Shazam is able to recognise cover versions as well as tracks speeded up by DJs and filter out additional sounds in noisy nightclubs. The team, led by co-founder and chief scientist Avery Wang, is continually refining the algorithm to make it faster and more accurate.

To be able to identify a song, it has to be in Shazam's fast-growing database, which currently holds around eight million entries. Music is sourced automatically, through XML feeds from record labels, and manually, if the music is on vinyl, for example.

"If the act hasn't been signed yet but it's been played in a nightclub and becoming very popular in the underground world, it needs to be on our database. One of our core competencies is being able to source that music before it gets into the mainstream. We share our information and that often leads to acts being signed by record labels."

No public entry

At the end of last year Shazam, which employs around 100 people, took an undisclosed investment from Kleiner Perkins Caufield & Byers, a venture capital firm that has backed some of the biggest digital brands, including Google, Amazon and eBay. Fisher, however, claims there are no immediate plans to go public.

"We do want to build a global brand but, at our current scale, an IPO wouldn't be appropriate," he says. "The primary reason we took the investment from Kleiner Perkins wasn't money. We'd evolved from a technology company to a consumer-facing company and needed help to build a brand in a very viral way.

"The money that we've taken in we're going to use for product development, again for building viral features that people see a lot of value in and want to tell their friends about. That's how we grow our community."

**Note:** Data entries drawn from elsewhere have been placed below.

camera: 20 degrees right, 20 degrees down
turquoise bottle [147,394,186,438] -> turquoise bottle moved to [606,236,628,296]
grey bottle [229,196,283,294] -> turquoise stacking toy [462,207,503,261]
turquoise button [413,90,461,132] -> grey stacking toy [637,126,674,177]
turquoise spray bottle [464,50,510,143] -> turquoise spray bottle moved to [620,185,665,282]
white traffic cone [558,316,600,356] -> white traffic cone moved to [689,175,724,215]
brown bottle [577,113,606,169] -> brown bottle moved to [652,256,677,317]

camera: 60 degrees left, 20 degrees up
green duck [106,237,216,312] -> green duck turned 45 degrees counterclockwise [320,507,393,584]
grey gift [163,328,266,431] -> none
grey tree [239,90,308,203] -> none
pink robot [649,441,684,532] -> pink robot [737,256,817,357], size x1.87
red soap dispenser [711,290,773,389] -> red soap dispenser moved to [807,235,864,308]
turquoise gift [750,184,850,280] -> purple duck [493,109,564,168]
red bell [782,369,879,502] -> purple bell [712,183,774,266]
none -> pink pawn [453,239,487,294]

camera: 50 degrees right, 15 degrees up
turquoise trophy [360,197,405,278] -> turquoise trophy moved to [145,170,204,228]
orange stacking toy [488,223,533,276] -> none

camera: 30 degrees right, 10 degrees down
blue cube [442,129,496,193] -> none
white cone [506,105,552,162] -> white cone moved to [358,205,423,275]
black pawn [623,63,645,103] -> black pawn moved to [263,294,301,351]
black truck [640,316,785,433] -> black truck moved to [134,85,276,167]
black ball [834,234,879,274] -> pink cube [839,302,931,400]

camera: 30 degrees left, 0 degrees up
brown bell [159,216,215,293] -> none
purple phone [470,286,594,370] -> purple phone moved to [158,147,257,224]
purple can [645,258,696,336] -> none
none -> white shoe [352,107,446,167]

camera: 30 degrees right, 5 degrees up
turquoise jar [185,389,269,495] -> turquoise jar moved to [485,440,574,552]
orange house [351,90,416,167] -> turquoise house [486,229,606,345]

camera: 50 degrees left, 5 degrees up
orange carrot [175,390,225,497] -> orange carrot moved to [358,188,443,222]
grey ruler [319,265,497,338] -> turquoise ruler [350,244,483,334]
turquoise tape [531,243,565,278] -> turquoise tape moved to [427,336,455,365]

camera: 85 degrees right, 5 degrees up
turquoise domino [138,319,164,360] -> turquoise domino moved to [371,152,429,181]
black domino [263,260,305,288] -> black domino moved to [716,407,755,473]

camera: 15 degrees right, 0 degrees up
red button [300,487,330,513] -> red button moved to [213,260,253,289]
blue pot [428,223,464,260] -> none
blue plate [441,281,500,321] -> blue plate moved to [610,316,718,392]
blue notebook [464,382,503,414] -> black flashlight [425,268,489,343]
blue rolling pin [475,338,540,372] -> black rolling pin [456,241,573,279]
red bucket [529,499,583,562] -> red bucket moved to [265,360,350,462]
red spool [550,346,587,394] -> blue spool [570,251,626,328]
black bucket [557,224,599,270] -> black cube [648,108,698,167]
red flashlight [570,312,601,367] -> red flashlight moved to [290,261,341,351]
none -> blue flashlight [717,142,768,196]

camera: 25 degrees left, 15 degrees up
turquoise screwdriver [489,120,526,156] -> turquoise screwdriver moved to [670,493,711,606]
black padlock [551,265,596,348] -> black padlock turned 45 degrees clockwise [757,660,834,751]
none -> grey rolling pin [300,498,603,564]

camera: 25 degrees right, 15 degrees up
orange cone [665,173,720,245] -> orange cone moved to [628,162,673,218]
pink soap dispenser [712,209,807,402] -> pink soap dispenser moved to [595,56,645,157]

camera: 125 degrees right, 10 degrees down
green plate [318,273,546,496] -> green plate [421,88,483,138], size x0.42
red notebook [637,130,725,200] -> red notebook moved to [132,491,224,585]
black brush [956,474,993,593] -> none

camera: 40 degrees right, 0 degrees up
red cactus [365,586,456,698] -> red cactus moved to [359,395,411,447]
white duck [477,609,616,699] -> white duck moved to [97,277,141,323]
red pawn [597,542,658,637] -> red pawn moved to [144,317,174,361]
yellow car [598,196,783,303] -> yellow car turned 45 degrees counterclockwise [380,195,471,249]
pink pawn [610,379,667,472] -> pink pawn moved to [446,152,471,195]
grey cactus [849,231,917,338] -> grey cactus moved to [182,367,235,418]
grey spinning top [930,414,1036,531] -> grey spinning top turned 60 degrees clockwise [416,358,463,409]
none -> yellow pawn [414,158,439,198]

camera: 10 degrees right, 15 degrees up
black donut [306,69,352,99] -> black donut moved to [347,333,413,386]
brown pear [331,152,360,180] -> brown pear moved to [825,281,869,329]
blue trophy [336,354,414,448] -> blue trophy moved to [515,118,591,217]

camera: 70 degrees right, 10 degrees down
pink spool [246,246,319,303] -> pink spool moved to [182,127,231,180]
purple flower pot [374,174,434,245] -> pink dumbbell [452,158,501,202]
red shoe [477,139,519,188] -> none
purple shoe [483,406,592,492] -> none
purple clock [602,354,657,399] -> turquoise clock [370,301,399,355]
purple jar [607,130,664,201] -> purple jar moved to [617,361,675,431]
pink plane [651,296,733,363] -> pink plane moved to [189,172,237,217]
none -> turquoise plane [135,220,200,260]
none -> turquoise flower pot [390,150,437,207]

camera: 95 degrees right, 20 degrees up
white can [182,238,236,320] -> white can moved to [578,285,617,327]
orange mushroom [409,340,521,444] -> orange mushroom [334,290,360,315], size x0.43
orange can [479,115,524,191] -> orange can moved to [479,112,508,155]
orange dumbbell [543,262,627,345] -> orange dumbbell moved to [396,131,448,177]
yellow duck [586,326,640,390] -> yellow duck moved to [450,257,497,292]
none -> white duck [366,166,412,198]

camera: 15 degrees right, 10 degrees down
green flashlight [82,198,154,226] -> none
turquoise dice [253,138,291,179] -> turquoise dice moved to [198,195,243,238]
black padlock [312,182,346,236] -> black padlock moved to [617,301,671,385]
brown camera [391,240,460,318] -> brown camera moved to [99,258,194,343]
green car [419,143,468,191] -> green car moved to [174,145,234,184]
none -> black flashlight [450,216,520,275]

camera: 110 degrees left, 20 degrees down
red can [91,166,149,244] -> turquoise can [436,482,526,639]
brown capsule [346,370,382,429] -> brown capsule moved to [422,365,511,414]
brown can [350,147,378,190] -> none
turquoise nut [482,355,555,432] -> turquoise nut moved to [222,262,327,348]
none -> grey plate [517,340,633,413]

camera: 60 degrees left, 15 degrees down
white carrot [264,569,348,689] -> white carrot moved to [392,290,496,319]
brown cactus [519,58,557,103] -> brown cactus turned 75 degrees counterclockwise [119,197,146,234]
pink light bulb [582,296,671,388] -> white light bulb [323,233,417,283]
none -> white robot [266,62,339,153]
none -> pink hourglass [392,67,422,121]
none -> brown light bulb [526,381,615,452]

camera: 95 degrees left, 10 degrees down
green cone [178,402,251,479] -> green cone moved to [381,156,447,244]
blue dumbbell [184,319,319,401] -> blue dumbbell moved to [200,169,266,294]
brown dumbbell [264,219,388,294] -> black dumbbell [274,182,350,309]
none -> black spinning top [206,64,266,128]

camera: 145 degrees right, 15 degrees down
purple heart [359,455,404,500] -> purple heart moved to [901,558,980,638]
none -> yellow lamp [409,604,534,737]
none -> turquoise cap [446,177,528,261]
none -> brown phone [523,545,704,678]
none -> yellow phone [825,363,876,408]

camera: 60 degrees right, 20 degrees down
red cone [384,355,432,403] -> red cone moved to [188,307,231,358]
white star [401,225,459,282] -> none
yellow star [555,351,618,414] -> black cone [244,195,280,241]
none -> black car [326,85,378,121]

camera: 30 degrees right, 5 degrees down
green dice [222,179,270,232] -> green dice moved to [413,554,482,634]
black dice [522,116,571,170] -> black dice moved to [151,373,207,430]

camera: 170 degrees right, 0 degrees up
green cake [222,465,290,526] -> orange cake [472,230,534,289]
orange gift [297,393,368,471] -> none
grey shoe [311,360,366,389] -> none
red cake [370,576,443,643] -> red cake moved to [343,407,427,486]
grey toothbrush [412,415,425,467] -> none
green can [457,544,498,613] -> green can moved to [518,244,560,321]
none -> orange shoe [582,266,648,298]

Shazam is also looking into video, but the most significant development to come out of the labs is SARA, Shazam Audio Recognition Advertising. The program enables brands and broadcasters to use Shazam to extend their campaigns to mobile. It launched with a Dockers TV ad during the Super Bowl broadcast that could be tagged via Shazam, linking the viewer to a branded content page that included a khaki pant giveaway.

"This goes beyond the music application," Fisher explains, "and is positioning Shazam as an interactive advertising platform. We have access to a device that almost every consumer has in their home. SARA will also be used for interactive programming, where you can get exclusive content from broadcasters delivered back to your phone and PC.

"The most important thing for the advertising industry is that Shazam has 50million consumers across 200 countries who already have this technology, so it's a ready-made audience for them to engage with."

Shazam is on a roll. This announcement will raise its popularity even more. On track to reach its 100million-user milestone by the end of the year, Shazam has what it takes to become the world's first breakthrough mobile app company.